There is a growing need for money management programs for students
There is a growing need for money management programs for students.

(NAPSI)—Teens are more optimistic about their financial future but may depend longer on their parents, according to a major new survey. Teens also expressed concern over paying for higher education.

Among the Teens and Personal Finance Survey’s key findings, conducted by Junior Achievement USA® and The Allstate Foundation:

• More than half of teens think students are borrowing too much to pay for college, yet only 9 percent report they are currently saving money for college.

• Nearly 30 percent have not talked with their parents about paying for college.

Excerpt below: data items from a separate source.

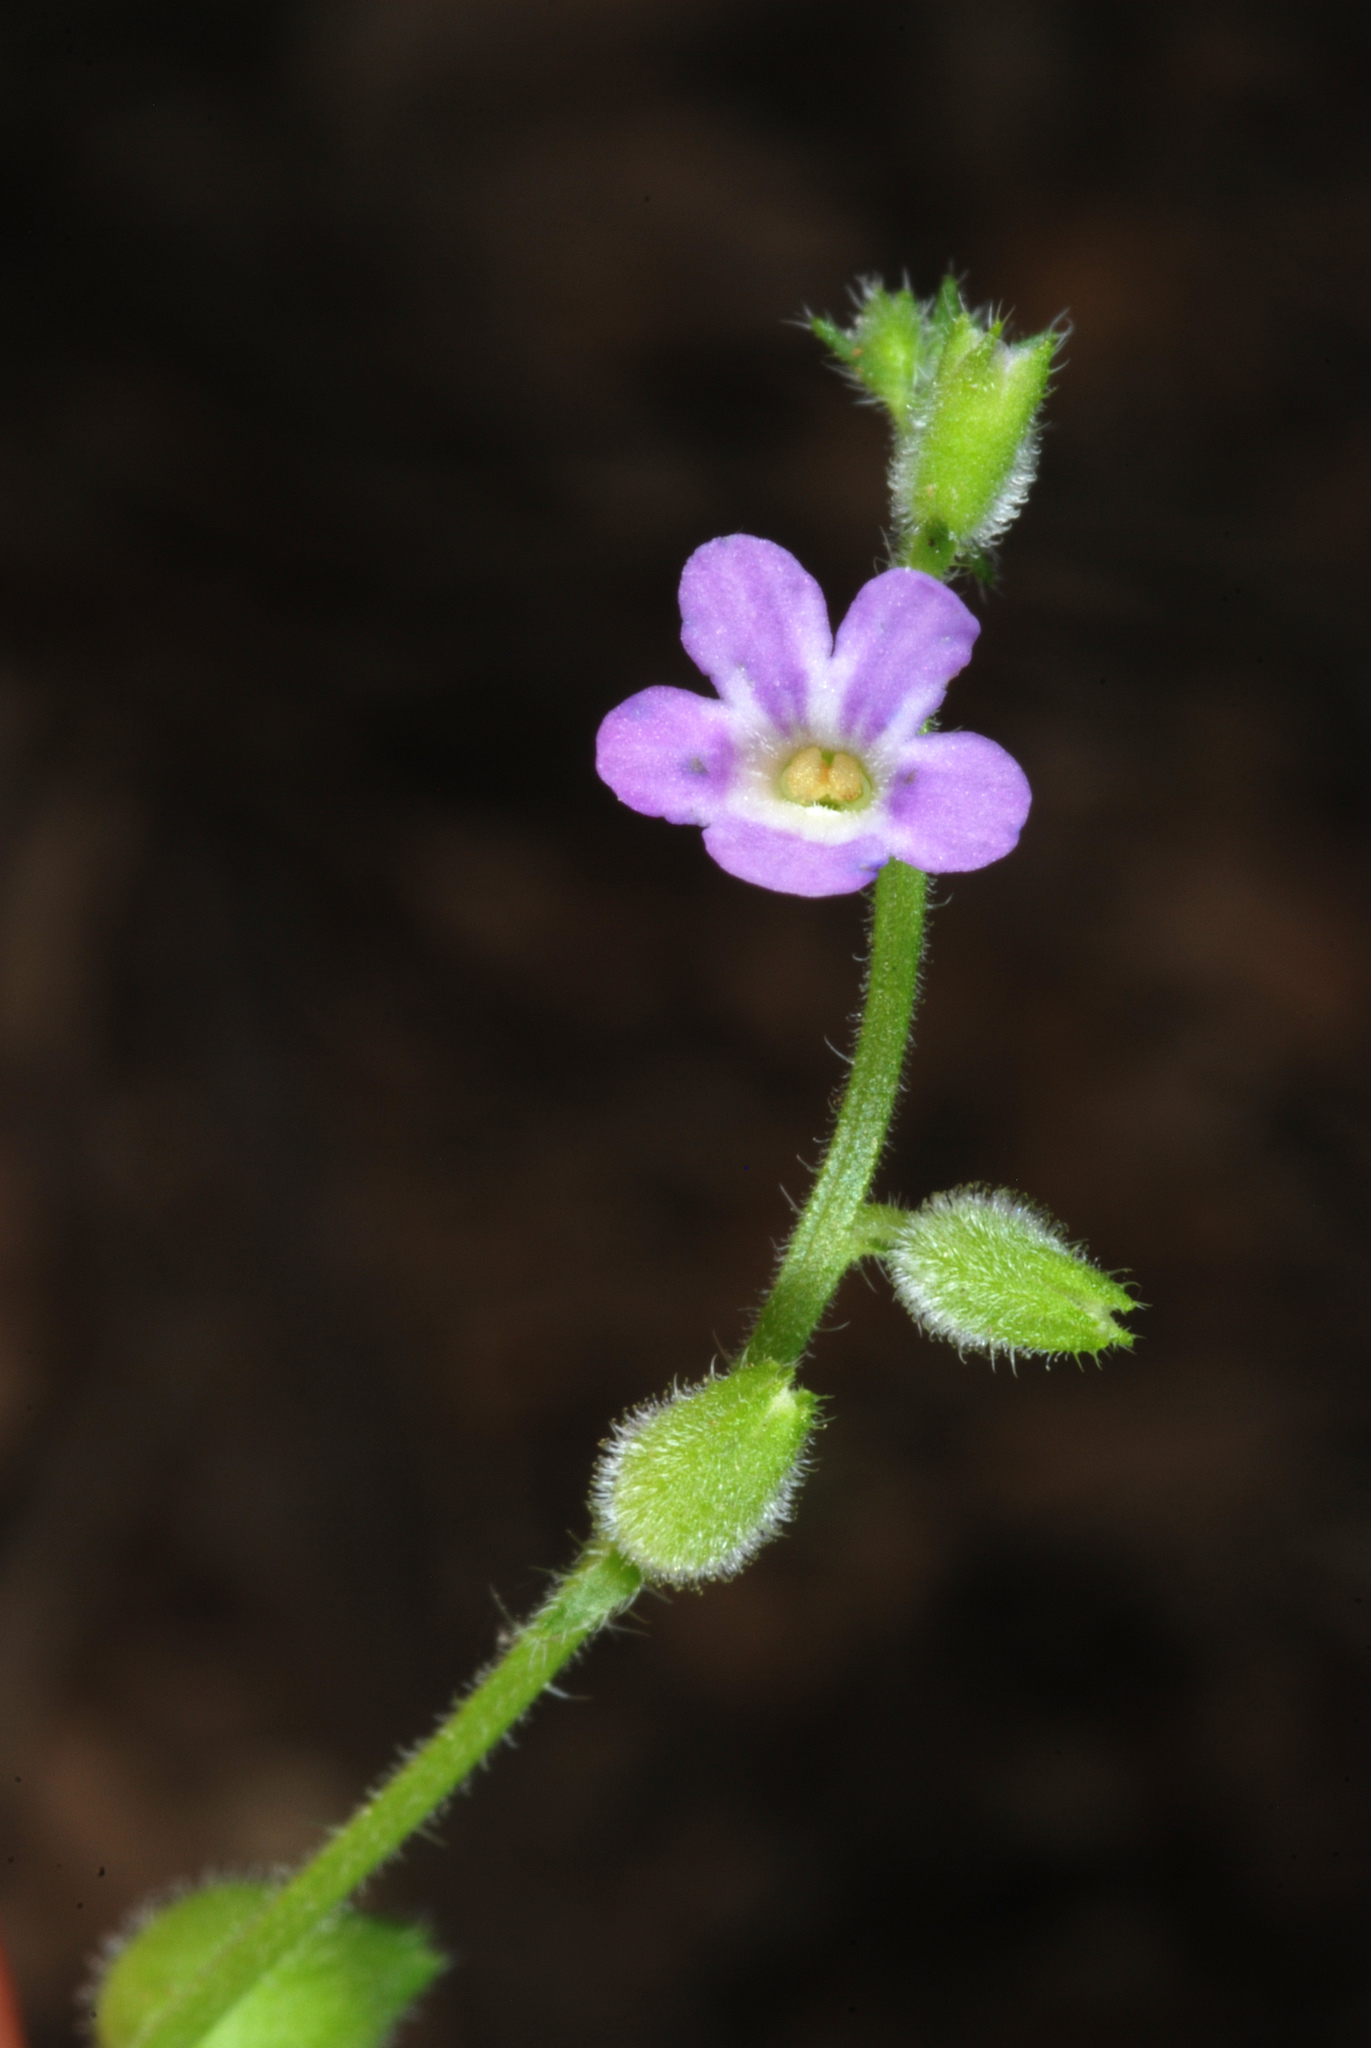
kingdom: Plantae
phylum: Tracheophyta
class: Magnoliopsida
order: Lamiales
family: Verbenaceae
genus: Priva
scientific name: Priva lappulacea
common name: Fasten-'pon-coat
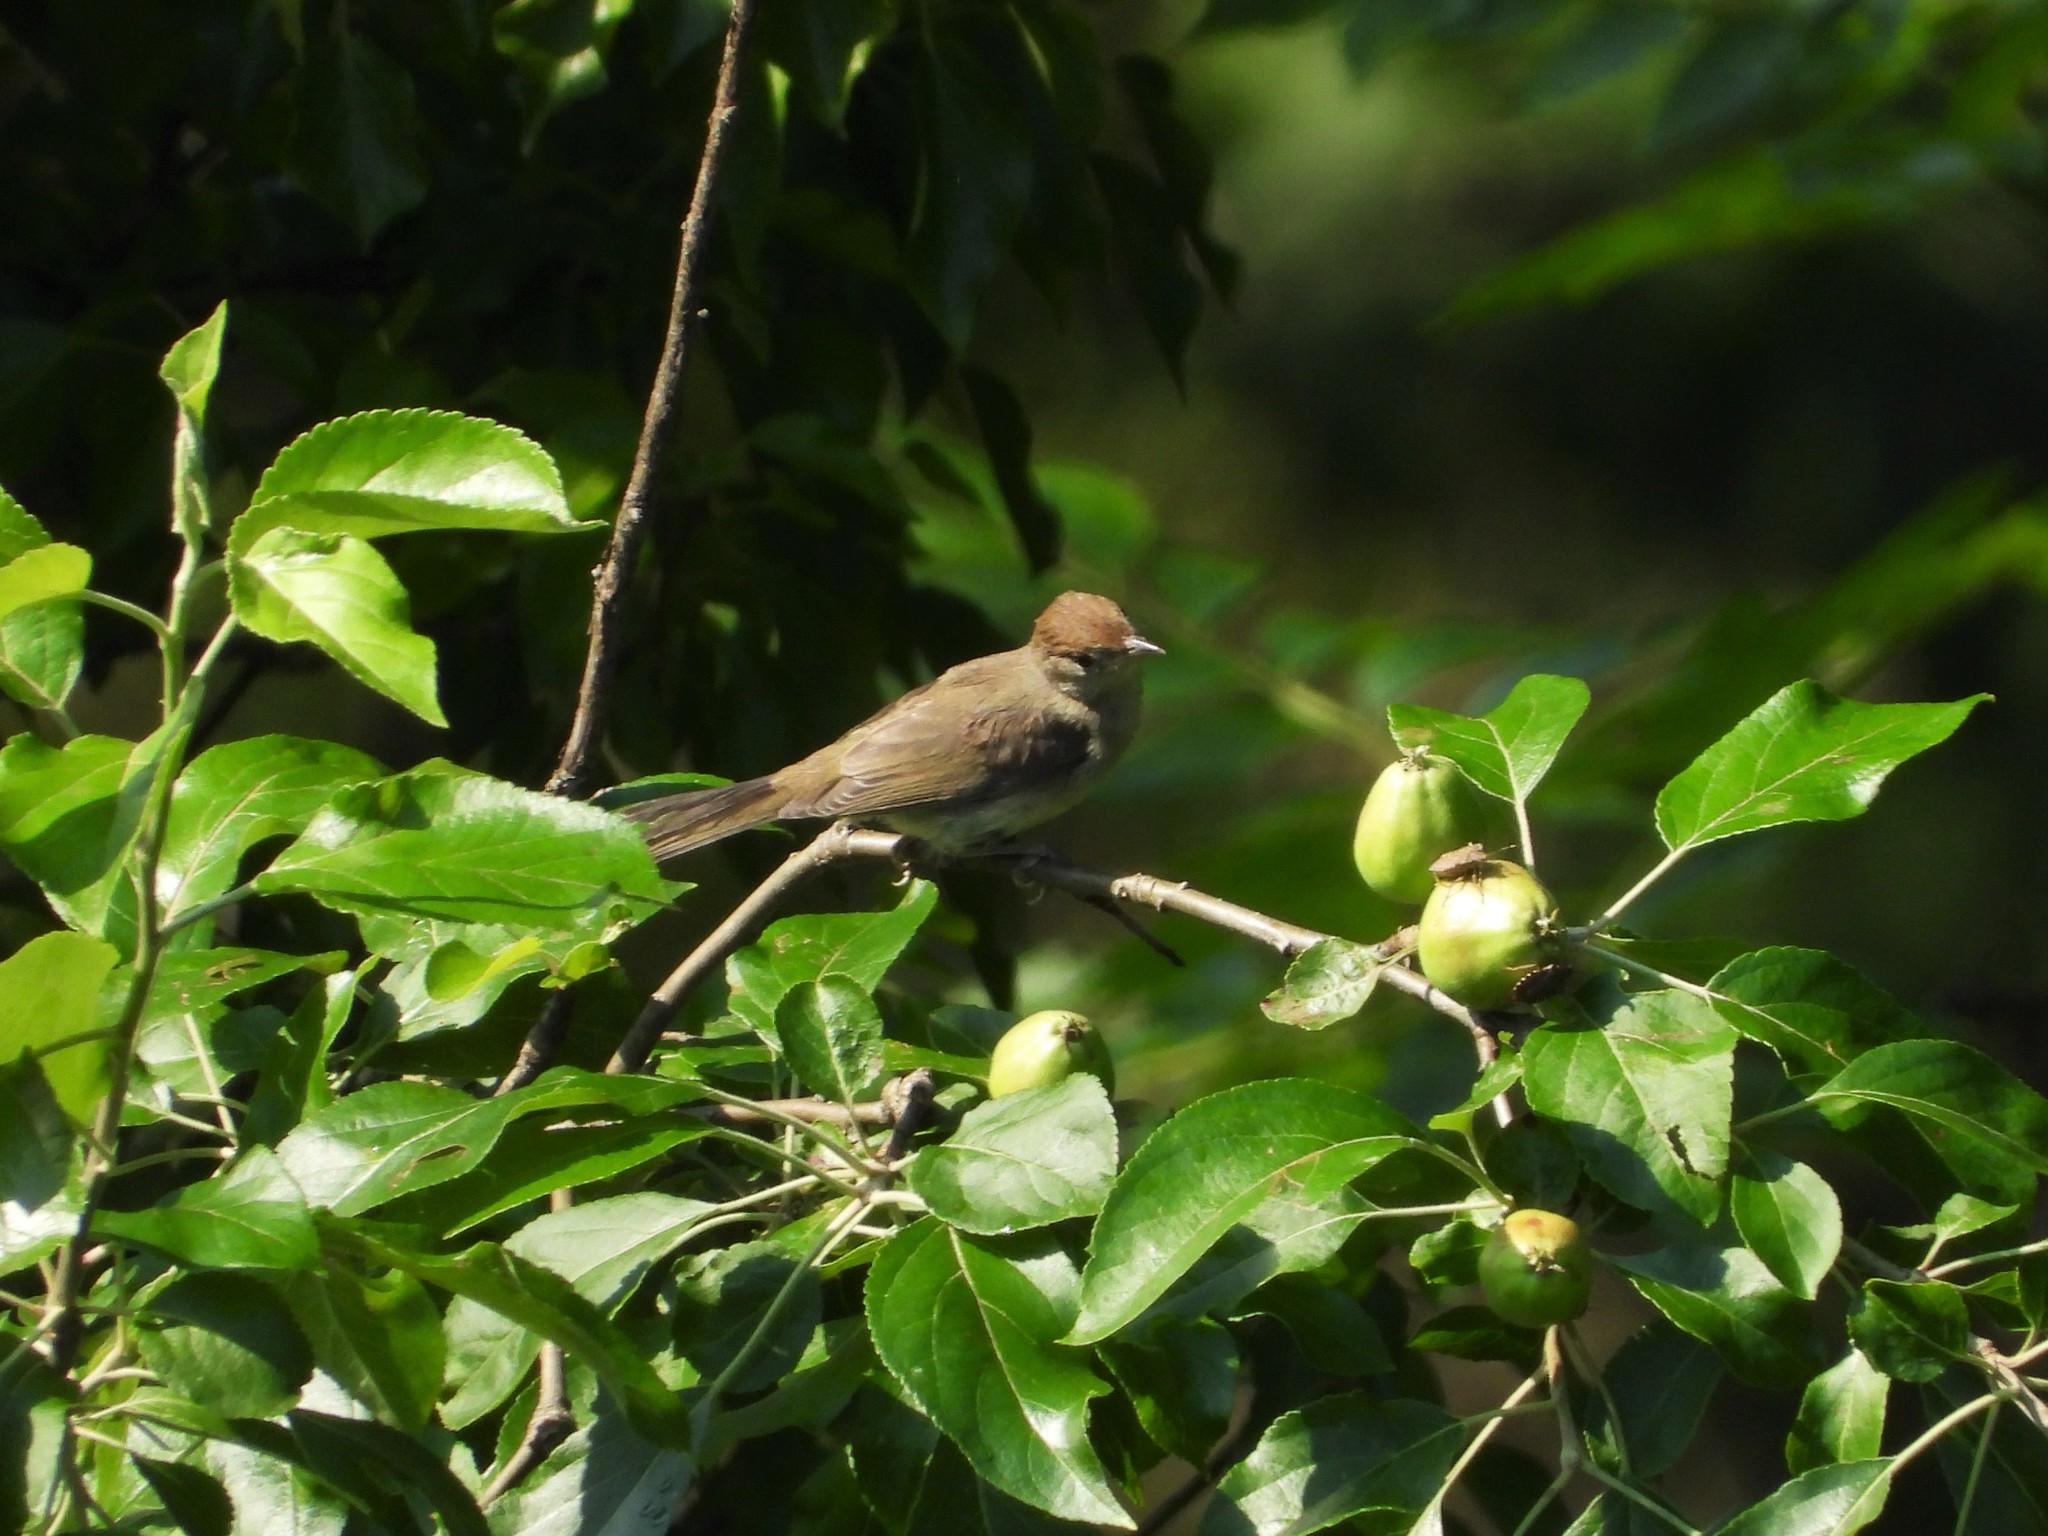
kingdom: Animalia
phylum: Chordata
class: Aves
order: Passeriformes
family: Sylviidae
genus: Sylvia
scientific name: Sylvia atricapilla
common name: Eurasian blackcap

• Nearly one in three teens thinks he or she will be 25 to 27 years old before becoming financially independent.

• Teens are unsure about their ability to budget (23 percent), use credit cards (20 percent) or invest money (34 percent).

• The majority of teens (76 percent) still report the best time to learn about money management is in kindergarten through high school, but only 29 percent reported programs currently in place.

• Of the 33 percent of teens who say they do not use a budget, 42 percent are “not interested” and more than a quarter (26 percent) think “budgets are for adults.”

• More than one-third of teens are either unsure or think their parents do not talk with them enough about money and budgeting.

“From our findings, we can infer that teens expect to live with their parents longer. It is interesting to see this shift in teens thinking they will remain financially dependent on their parents,” said Jack E. Kosakowski, president and chief executive officer of Junior Achievement USA. Since 2005, the organization, in partnership with The Allstate Foundation, has helped more than 1.2 million students set personal goals about money and make wise financial choices.

The program, JA Economics for Success®, also empowers students to develop, plan and set goals to help protect themselves from unexpected financial pitfalls.

According to Don Civgin, president and chief executive officer of Allstate Financial, there is an urgent need for parents and children to broach the subject. “Parents continue to be the No. 1 influence on teens when it comes to money,” he said, “so there is tremendous opportunity for family conversation.”